═══ Brano da leggere
Nel 1971 l’artista americano Robert Smithson immaginava di costruire un sala cinematografica sottoterra. Questo cinema cavern non era tanto un riferimento alla caverna di Platone – metafora abusata e fuorviante in voga tra i filosofi che si occupano di cinema – quanto un tentativo di mettere in tensione due discipline lontane quali il cinema e la geologia, di riportarle per assurdo a una matrice comune. Il progetto non venne mai realizzato, in parte per la difficoltà di trovare una grotta o una miniera in disuso che si prestasse all’occasione (l’artista racconta di essersi recato a Vancouver, al Lago Cayuga nello stato di New York e in California), in parte per la scomparsa prematura di Smithson, vittima di un incidente aereo mentre sorvolava Amarillo Ramp, un suo earthwork nel nord del Texas in fase di lavorazione.
══════
═══ Dati forniti
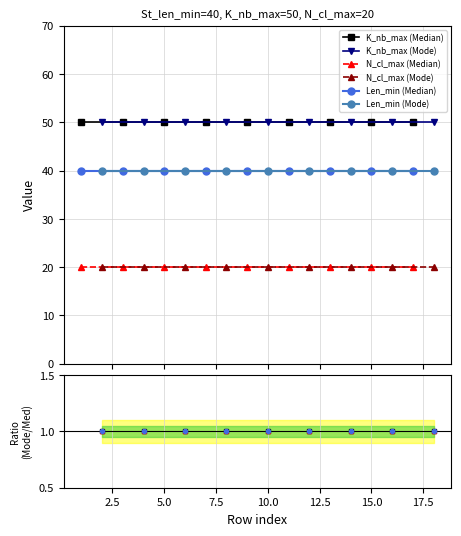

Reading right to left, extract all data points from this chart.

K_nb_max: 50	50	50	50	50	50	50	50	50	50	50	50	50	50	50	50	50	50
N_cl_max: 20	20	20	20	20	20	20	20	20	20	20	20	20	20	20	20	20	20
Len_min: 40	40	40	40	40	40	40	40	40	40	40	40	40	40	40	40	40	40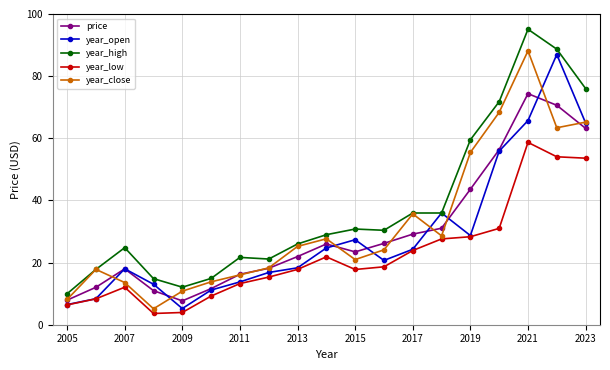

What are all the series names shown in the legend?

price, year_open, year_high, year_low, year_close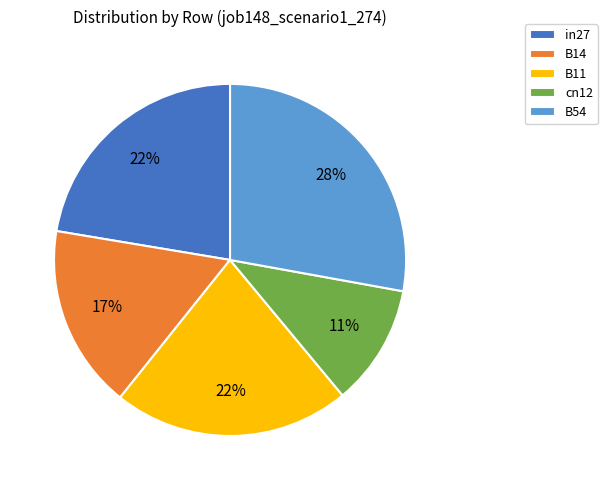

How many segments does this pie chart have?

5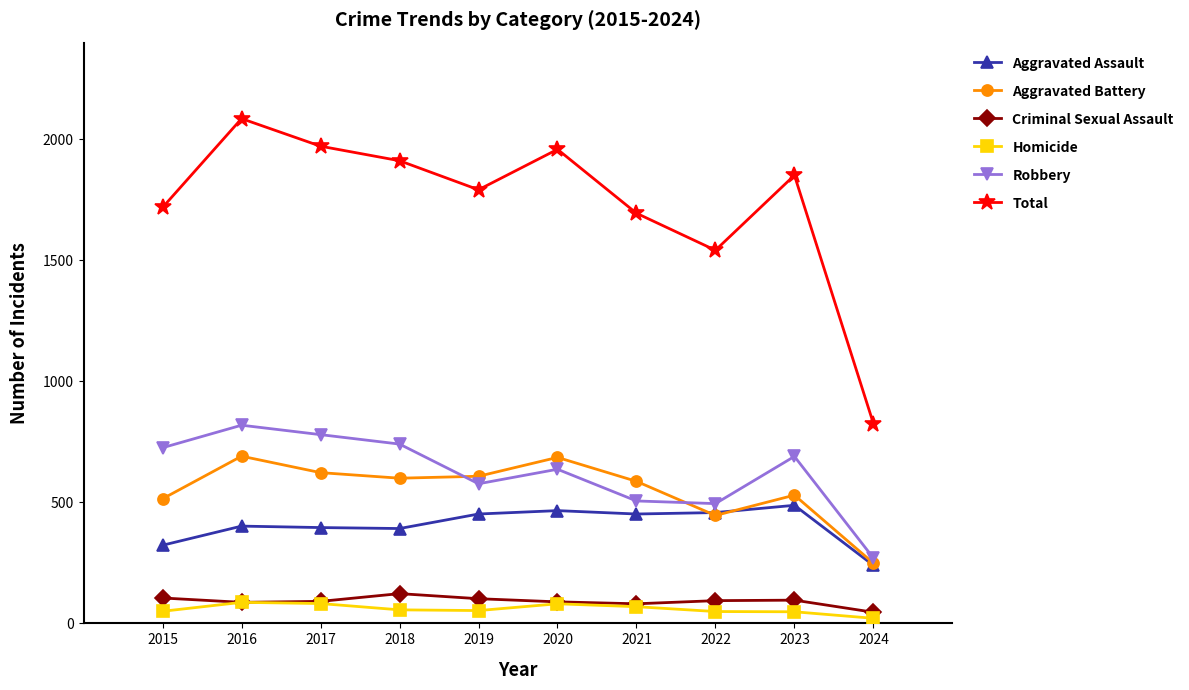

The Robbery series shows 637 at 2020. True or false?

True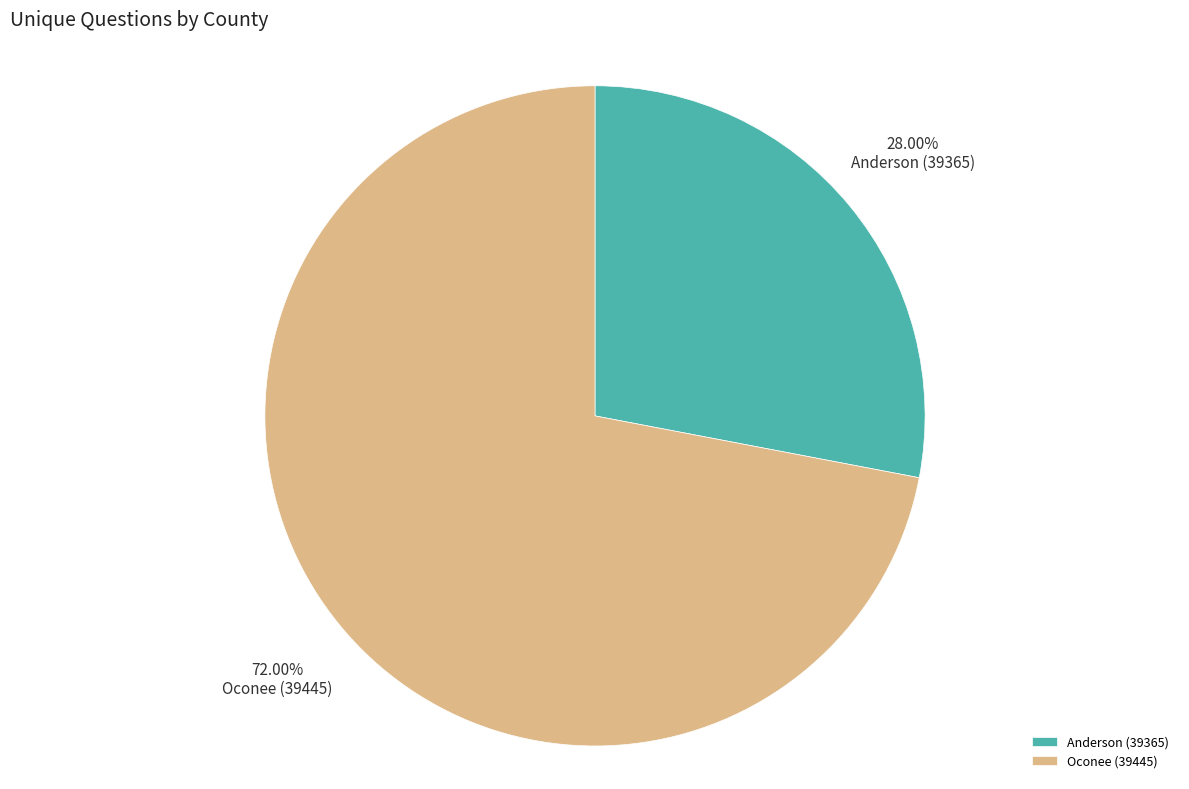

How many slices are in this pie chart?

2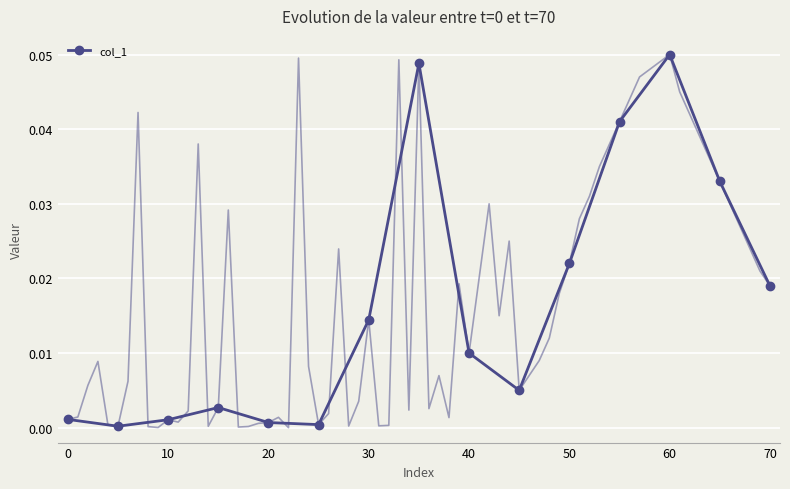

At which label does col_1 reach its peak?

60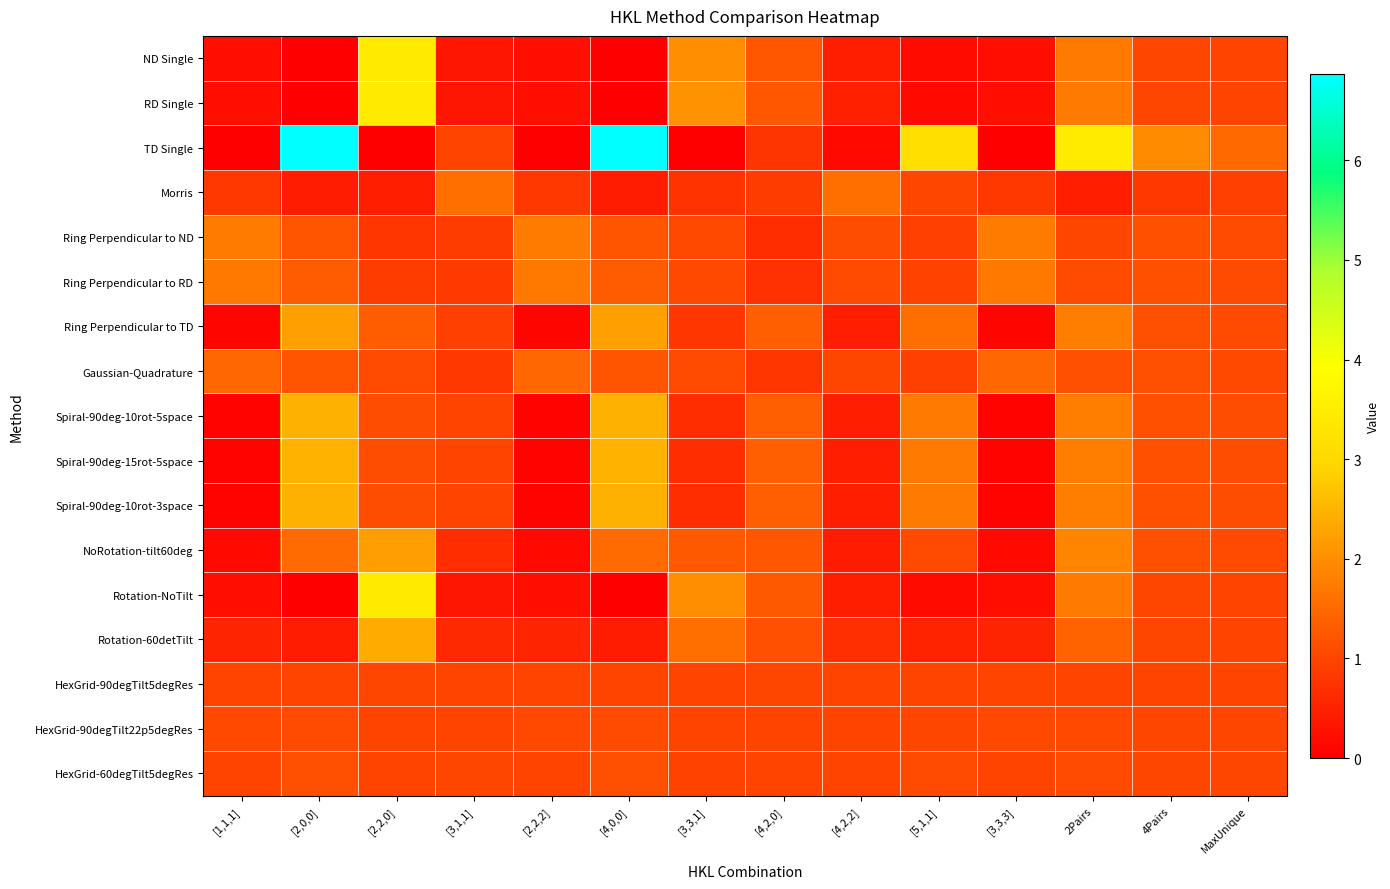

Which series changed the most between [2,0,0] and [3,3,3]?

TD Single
══════
**Usando le informazioni**
[1] Puoi riscrivere in forma più breve il paragrafo del brano sul cinema sotterraneo di Smithson che comincia con «Nel 1971 l’artista americano», conservandone i fatti principali?
[2] Puoi proseguire il brano sul cinema sotterraneo di Smithson dal punto in cui si ferma?

**Risposte ai compiti**
[1] Nel 1971 Robert Smithson ideò un cinema sotterraneo, il cinema cavern. Non voleva richiamare la caverna di Platone: cercava di mettere in tensione cinema e geologia, riportandoli per assurdo a una matrice comune. Il progetto non fu mai realizzato per due ragioni. Non si trovò una grotta o una miniera dismessa adatta, nonostante le ricerche a Vancouver, al Lago Cayuga e in California. Inoltre Smithson morì prematuramente in un incidente aereo mentre sorvolava Amarillo Ramp, un suo earthwork in lavorazione nel nord del Texas.

[2]
Di questa «atopia cinematografica», per citare un testo di Smithson, ci resta tuttavia uno schizzo preparatorio in cui si legge «the movie goer as spelunker», lo spettatore cinematografico come speleologo, accanto alla foto di un uomo ripreso di spalle che avanza in un corridoio striminzito. Con Smithson il cinema si fa letteralmente underground, un’etichetta allora diffusa nell’ambiente del cinema sperimentale americano che si opponeva al modello hollywoodiano. Su uno schermo scavato nella roccia e dipinto di bianco, sarebbe stato proiettato un solo film, un documentario sulla costruzione stessa della sala – un dispositivo tipico del cinema strutturalista – coi sedili di roccia e il proiettore protetto in una torretta di legno grezzo.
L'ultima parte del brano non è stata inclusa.